--- What you need to do ---
#1 From the commentary on Terach's death, extract the passage from "Gen. 6:9 – 11:32" to "Torah portion concluded.".
#2 In the commentary on Terach's death, how old does Rashi note Terach was when Avram was born?
#3 Carry on the commentary on Terach's death from its final sentence.

--- Extract provided ---
::::::::::

Gen. 6:9 – 11:32
Rabbi Gary Pokras
Jewish math can sometimes be “creative.” To wit, the final verse in this week’s Torah portion: “The days of Terach were 205 years and Terach died in Haran.” (Gen. 11:32). On the surface, this verse about Avram’s father does not seem to be any different from how other biblical deaths are recorded. However, Rashi notes that Terach was 70 years old when Avram was born (Gen. 11:26) and Avram was 75 years when he is commanded by God to separate from his father in next week’s Torah portion. This means that Terach was at most 145 years old and very much alive when our Torah portion concluded.
How can he be both alive and dead at the same time? I am reminded of the apocryphal story about Samuel Clemens who in 1897 learned about a report of his death through the New York Journal and famously replied, “The reports of my death are greatly exaggerated.” Rashi, of course, takes a different approach. In his commentary to verse 32 he asks: “Why, then, does Scripture mention the death of Terach before the departure of Avram?” Rashi offers two vastly different answers.

::::::::::

Saved data entries

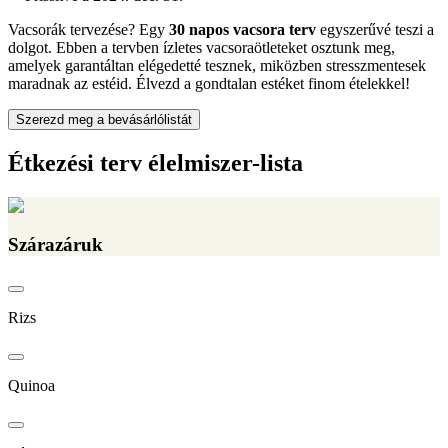
Vacsorák tervezése? Egy
30 napos vacsora terv
egyszerűvé teszi a
dolgot. Ebben a tervben ízletes vacsoraötleteket osztunk meg,
amelyek garantáltan elégedetté tesznek, miközben stresszmentesek
maradnak az estéid. Élvezd a gondtalan estéket finom ételekkel!
Szerezd meg a bevásárlólistát
Étkezési terv élelmiszer-lista
Szárazáruk
Rizs
Quinoa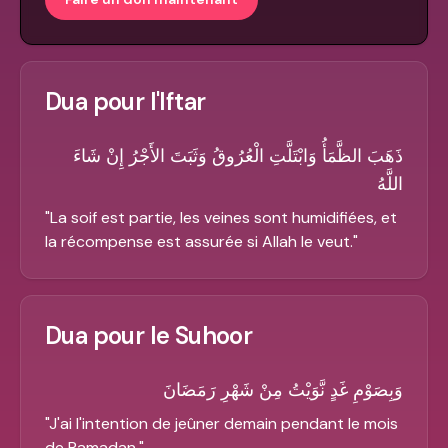
Dua pour l'Iftar
ذَهَبَ الظَّمَأُ وَابْتَلَّتِ الْعُرُوقُ وَثَبَتَ الأَجْرُ إِنْ شَاءَ
اللَّهُ
"
La soif est partie, les veines sont humidifiées, et
la récompense est assurée si Allah le veut.
"
Dua pour le Suhoor
وَبِصَوْمِ غَدٍ نَّوَيْتُ مِنْ شَهْرِ رَمَضَانَ
"
J'ai l'intention de jeûner demain pendant le mois
de Ramadan.
"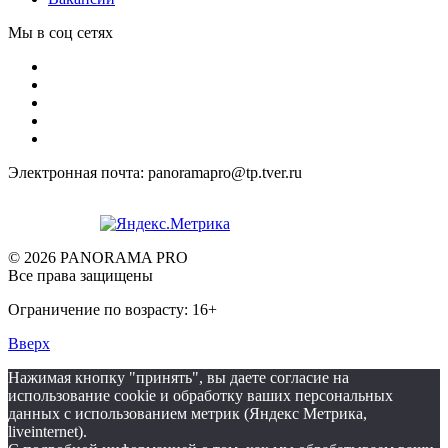
Мы в соц сетях
Электронная почта: panoramapro@tp.tver.ru
© 2026 PANORAMA PRO
Все права защищены
Ограничение по возрасту: 16+
Вверх
Нажимая кнопку "принять", вы даете согласие на
использование cookie и обработку ваших персональных
данных с использованием метрик (Яндекс Метрика,
liveinternet).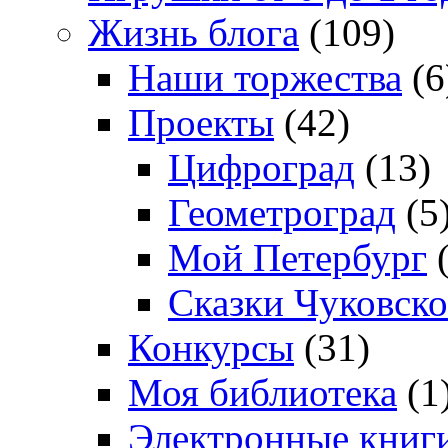
Жизнь блога
(109)
Наши торжества
(6
Проекты
(42)
Цифроград
(13)
Геометроград
(5
Мой Петербург
(
Сказки Чуковско
Конкурсы
(31)
Моя библиотека
(1
Электронные книг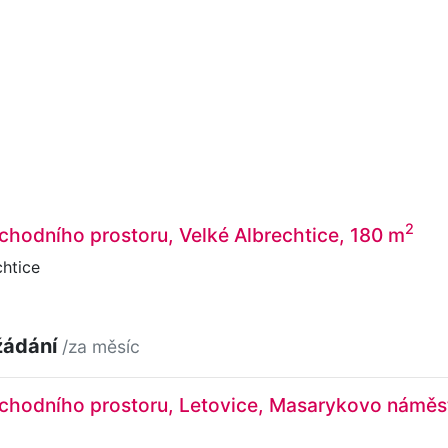
2
hodního prostoru, Velké Albrechtice, 180 m
htice
žádání
/za měsíc
chodního prostoru, Letovice, Masarykovo náměst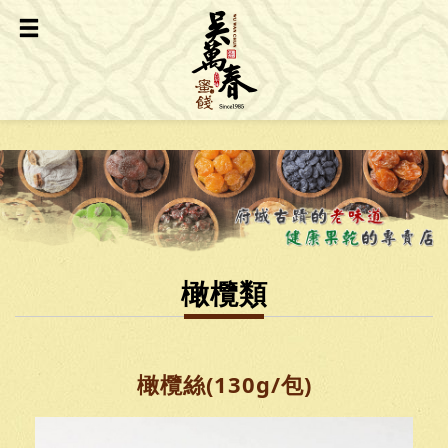
橄欖類
橄欖絲(130g/包)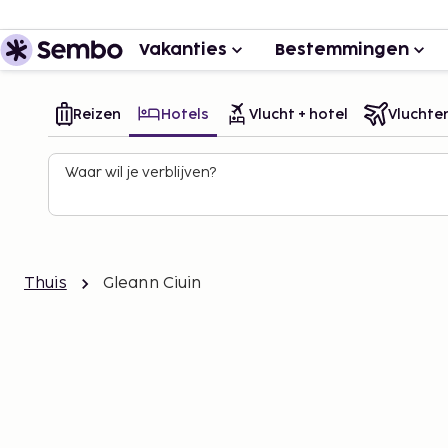
Vakanties
Bestemmingen
Reizen
Hotels
Vlucht + hotel
Vluchte
Waar wil je verblijven?
Thuis
Gleann Ciuin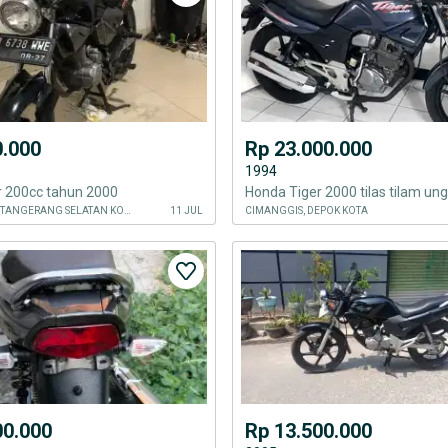
0.000
Rp 23.000.000
1994
r 200cc tahun 2000
Honda Tiger 2000 tilas tilam un
CIPUTAT TIMUR, TANGERANG SELATAN KOTA
11 JUL
CIMANGGIS, DEPOK KOTA
00.000
Rp 13.500.000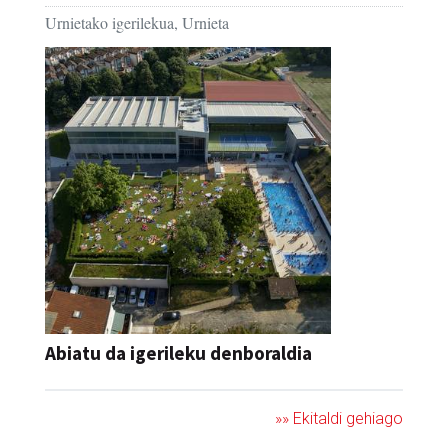
Urnietako igerilekua, Urnieta
Abiatu da igerileku denboraldia
»» Ekitaldi gehiago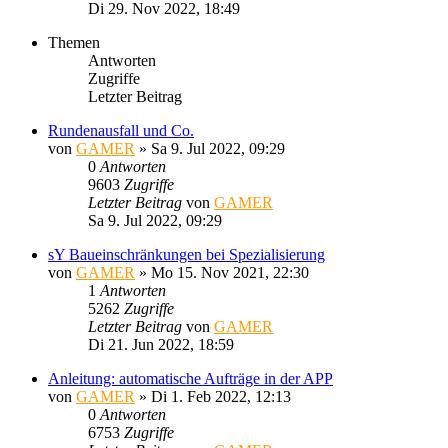
Di 29. Nov 2022, 18:49
Themen
Antworten
Zugriffe
Letzter Beitrag
Rundenausfall und Co.
von
GAMER
»
Sa 9. Jul 2022, 09:29
0
Antworten
9603
Zugriffe
Letzter Beitrag
von
GAMER
Sa 9. Jul 2022, 09:29
sY Baueinschränkungen bei Spezialisierung
von
GAMER
»
Mo 15. Nov 2021, 22:30
1
Antworten
5262
Zugriffe
Letzter Beitrag
von
GAMER
Di 21. Jun 2022, 18:59
Anleitung: automatische Aufträge in der APP
von
GAMER
»
Di 1. Feb 2022, 12:13
0
Antworten
6753
Zugriffe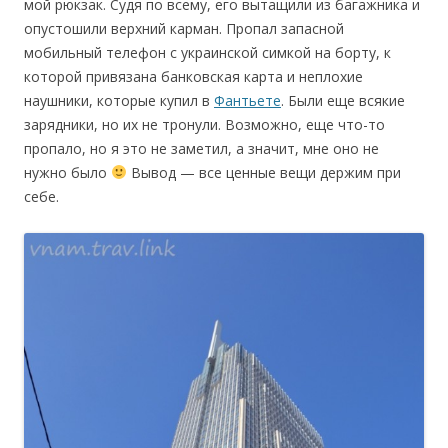
мой рюкзак. Судя по всему, его вытащили из багажника и
опустошили верхний карман. Пропал запасной
мобильный телефон с украинской симкой на борту, к
которой привязана банковская карта и неплохие
наушники, которые купил в
Фантьете
. Были еще всякие
зарядники, но их не тронули. Возможно, еще что-то
пропало, но я это не заметил, а значит, мне оно не
нужно было
Вывод — все ценные вещи держим при
себе.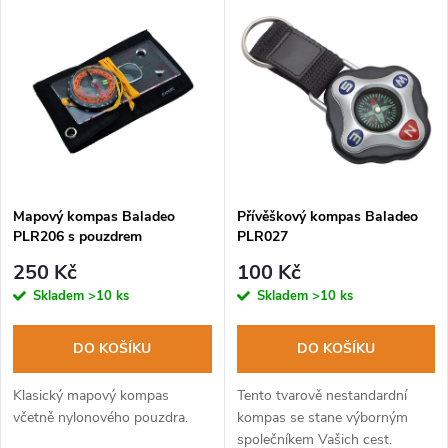
V
Nejdražší
z
ý
Abecedně
e
p
n
i
í
s
p
Mapový kompas Baladeo
Přívěškový kompas Baladeo
PLR206 s pouzdrem
PLR027
p
r
250 Kč
100 Kč
r
Skladem
>10 ks
Skladem
>10 ks
o
o
DO KOŠÍKU
DO KOŠÍKU
d
d
Klasický mapový kompas
Tento tvarově nestandardní
u
včetně nylonového pouzdra.
kompas se stane výborným
společníkem Vašich cest.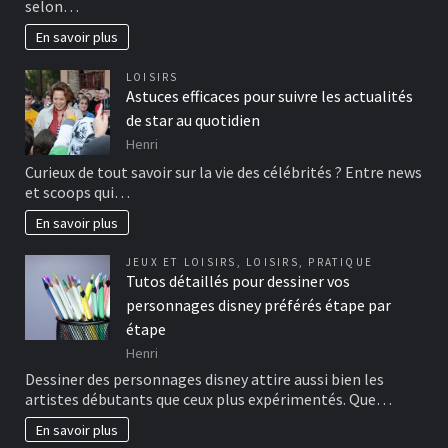
selon…
En savoir plus
LOISIRS
Astuces efficaces pour suivre les actualités
de star au quotidien
Henri
Curieux de tout savoir sur la vie des célébrités ? Entre news
et scoops qui…
En savoir plus
JEUX ET LOISIRS
,
LOISIRS
,
PRATIQUE
Tutos détaillés pour dessiner vos
personnages disney préférés étape par
étape
Henri
Dessiner des personnages disney attire aussi bien les
artistes débutants que ceux plus expérimentés. Que…
En savoir plus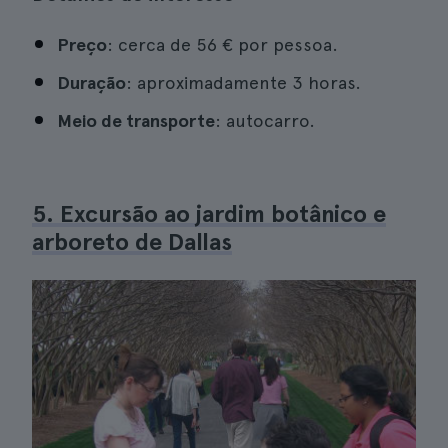
Preço
: cerca de 56 € por pessoa.
Duração
: aproximadamente 3 horas.
Meio de transporte
: autocarro.
5. Excursão ao jardim botânico e
arboreto de Dallas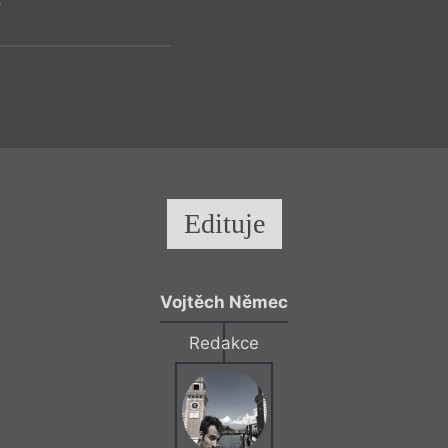
6
 poezie
Queer
Litera
Rainer Maria Rilke
am
Rap
Reflexe
ther
Reformace
um
Religionistika
ext
Revue Prostor
ním a pornem
Romaneto
uellebecq
Romantismus
Rub
Edituje
Vojtěch Němec
Olivia L
Milostný dopis 
Redakce
Stříbrná knih
kr
Reflek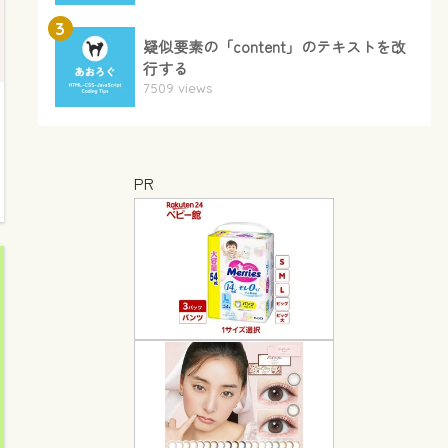
3
疑似要素の「content」のテキストを改
行する
7509 views
PR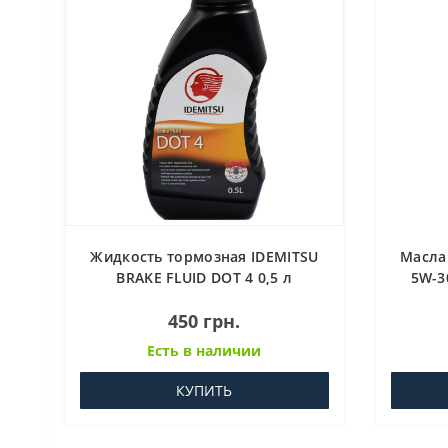
Жидкость тормозная IDEMITSU
Масла
BRAKE FLUID DOT 4 0,5 л
5W-3
450 грн.
Есть в наличии
КУПИТЬ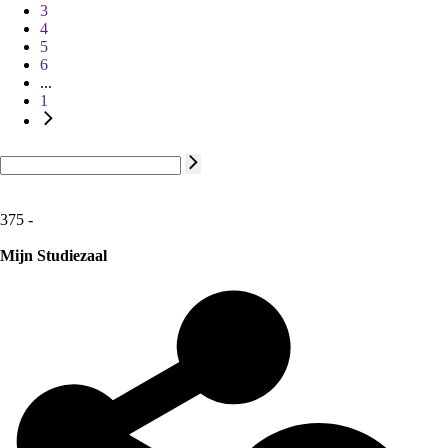
3
4
5
6
...
1
375 -
Mijn Studiezaal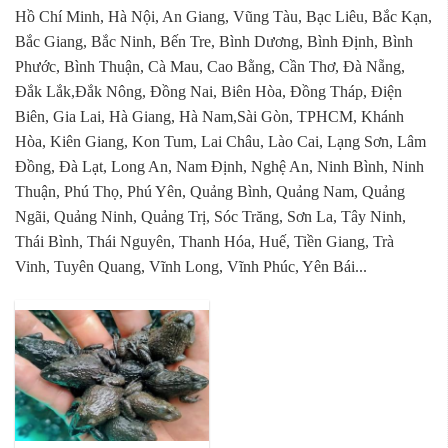
Hồ Chí Minh, Hà Nội, An Giang, Vũng Tàu, Bạc Liêu, Bắc Kạn,
Bắc Giang, Bắc Ninh, Bến Tre, Bình Dương, Bình Định, Bình
Phước, Bình Thuận, Cà Mau, Cao Bằng, Cần Thơ, Đà Nẵng,
Đắk Lắk,Đắk Nông, Đồng Nai, Biên Hòa, Đồng Tháp, Điện
Biên, Gia Lai, Hà Giang, Hà Nam,Sài Gòn, TPHCM, Khánh
Hòa, Kiên Giang, Kon Tum, Lai Châu, Lào Cai, Lạng Sơn, Lâm
Đồng, Đà Lạt, Long An, Nam Định, Nghệ An, Ninh Bình, Ninh
Thuận, Phú Thọ, Phú Yên, Quảng Bình, Quảng Nam, Quảng
Ngãi, Quảng Ninh, Quảng Trị, Sóc Trăng, Sơn La, Tây Ninh,
Thái Bình, Thái Nguyên, Thanh Hóa, Huế, Tiền Giang, Trà
Vinh, Tuyên Quang, Vĩnh Long, Vĩnh Phúc, Yên Bái...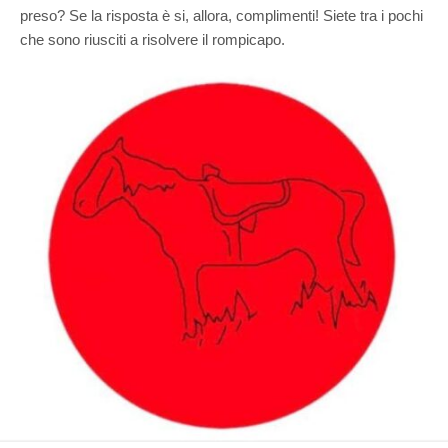
preso? Se la risposta è si, allora, complimenti! Siete tra i pochi
che sono riusciti a risolvere il rompicapo.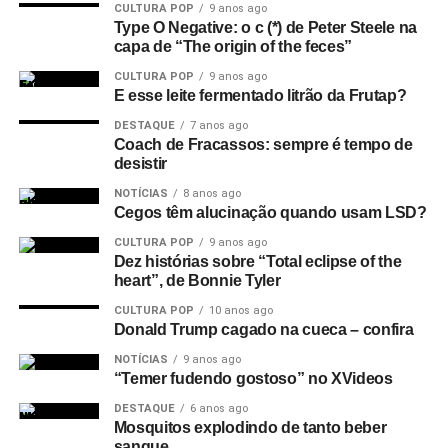
CULTURA POP
9 anos ago
Type O Negative: o c (*) de Peter Steele na
capa de “The origin of the feces”
CULTURA POP
9 anos ago
E esse leite fermentado litrão da Frutap?
DESTAQUE
7 anos ago
Coach de Fracassos: sempre é tempo de
desistir
NOTÍCIAS
8 anos ago
Cegos têm alucinação quando usam LSD?
CULTURA POP
9 anos ago
Dez histórias sobre “Total eclipse of the
heart”, de Bonnie Tyler
CULTURA POP
10 anos ago
Donald Trump cagado na cueca – confira
NOTÍCIAS
9 anos ago
“Temer fudendo gostoso” no XVideos
DESTAQUE
6 anos ago
Mosquitos explodindo de tanto beber
sangue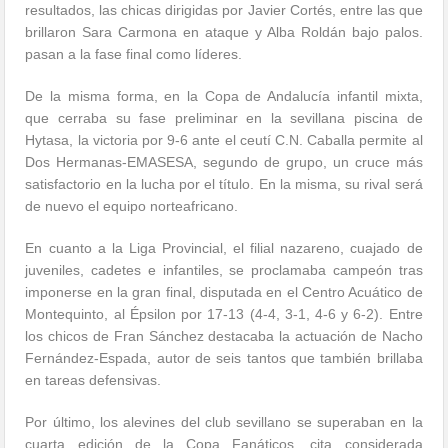
resultados, las chicas dirigidas por Javier Cortés, entre las que
brillaron Sara Carmona en ataque y Alba Roldán bajo palos.
pasan a la fase final como líderes.
De la misma forma, en la Copa de Andalucía infantil mixta,
que cerraba su fase preliminar en la sevillana piscina de
Hytasa, la victoria por 9-6 ante el ceutí C.N. Caballa permite al
Dos Hermanas-EMASESA, segundo de grupo, un cruce más
satisfactorio en la lucha por el título. En la misma, su rival será
de nuevo el equipo norteafricano.
En cuanto a la Liga Provincial, el filial nazareno, cuajado de
juveniles, cadetes e infantiles, se proclamaba campeón tras
imponerse en la gran final, disputada en el Centro Acuático de
Montequinto, al Épsilon por 17-13 (4-4, 3-1, 4-6 y 6-2). Entre
los chicos de Fran Sánchez destacaba la actuación de Nacho
Fernández-Espada, autor de seis tantos que también brillaba
en tareas defensivas.
Por último, los alevines del club sevillano se superaban en la
cuarta edición de la Copa Fanáticos, cita considerada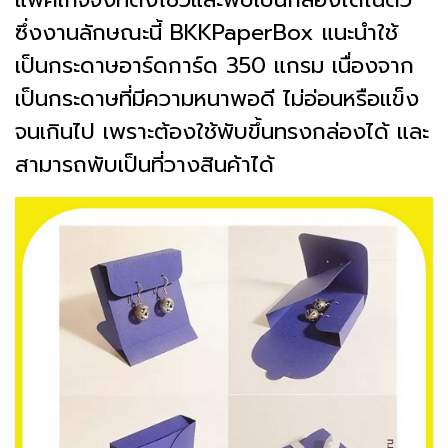
ซึ่งงานลักษณะนี้ BKKPaperBox แนะนำใช้
เป็นกระดาษอาร์ดการ์ด 350 แกรม เนื่องจาก
เป็นกระดาษที่มีความหนาพอดี ไม่อ่อนหรือแข็ง
จนเกินไป เพราะต้องใช้พับขึ้นทรงกล่องได้ และ
สามารถพับเป็นที่วางสินค้าได้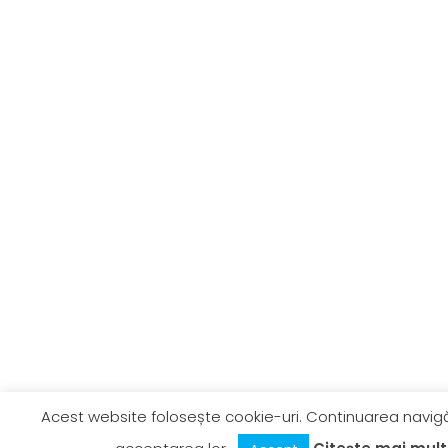
Acest website folosește cookie-uri. Continuarea navigăr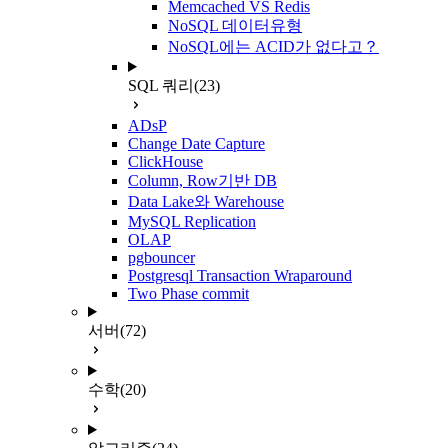
Memcached VS Redis
NoSQL 데이터유형
NoSQL에는 ACID가 없다고？
SQL 쿼리
(23)
ADsP
Change Date Capture
ClickHouse
Column, Row기반 DB
Data Lake와 Warehouse
MySQL Replication
OLAP
pgbouncer
Postgresql Transaction Wraparound
Two Phase commit
서버
(72)
수학
(20)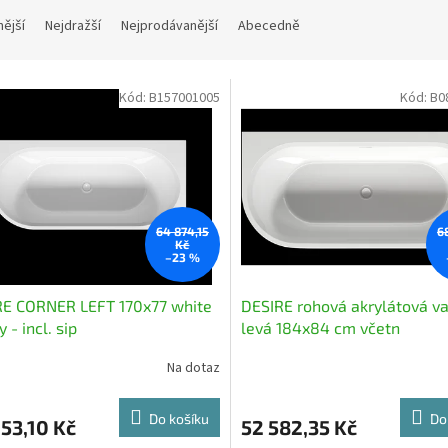
nější
Nejdražší
Nejprodávanější
Abecedně
Kód:
B157001005
Kód:
B0
64 874,15
6
Kč
–23 %
RE CORNER LEFT 170x77 white
DESIRE rohová akrylátová v
 - incl. sip
levá 184x84 cm včetn
Na dotaz
Do košíku
Do
53,10 Kč
52 582,35 Kč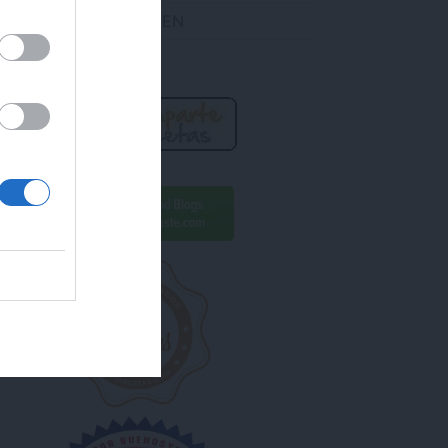
DES ENCONTRARME EN
R AHORA!
ara conseguirlo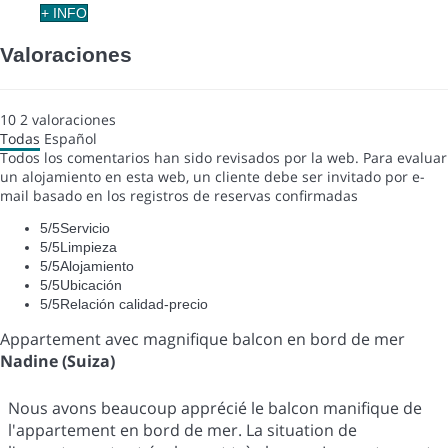
+ INFO
Valoraciones
10
2
valoraciones
Todas
Español
Todos los comentarios han sido revisados por la web. Para evaluar
un alojamiento en esta web, un cliente debe ser invitado por e-
mail basado en los registros de reservas confirmadas
5
/5
Servicio
5
/5
Limpieza
5
/5
Alojamiento
5
/5
Ubicación
5
/5
Relación calidad-precio
Appartement avec magnifique balcon en bord de mer
Nadine (Suiza)
Nous avons beaucoup apprécié le balcon manifique de
l'appartement en bord de mer. La situation de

::::::::::

--- Outputs for the tasks ---
#1
Gen. 6:9 – 11:32
Rabbi Gary Pokras
Jewish math can sometimes be “creative.” To wit, the final verse in this week’s Torah portion: “The days of Terach were 205 years and Terach died in Haran.” (Gen. 11:32). On the surface, this verse about Avram’s father does not seem to be any different from how other biblical deaths are recorded. However, Rashi notes that Terach was 70 years old when Avram was born (Gen. 11:26) and Avram was 75 years when he is commanded by God to separate from his father in next week’s Torah portion. This means that Terach was at most 145 years old and very much alive when our Torah portion concluded.

#2 Terach was 70 years old when Avram was born.

#3
First, he teaches this verse appears before Avram leaves to obscure the fact that Avram left while Terach was still alive. Why does this matter? Rashi believed it was to protect Avram from criticism that he did not show a son’s proper respect to his father – by leaving him in his old age. Our tradition highlights the importance of respecting our elders, and especially our parents. The medieval rabbis may have been embarrassed that Avram acted disrespectfully towards his father, and even worse, did so at the behest of God. Rashi’s reminder helps to strengthen our own commitment to our elders. And it also calls our attention to the fact that God’s call came with personal costs, to Avram and to his family, including his father Terach. God required a difficult choice. Should we judge Avram in this circumstance? Should we question God? We may not know the answers, but Rashi’s commentary is thought provoking.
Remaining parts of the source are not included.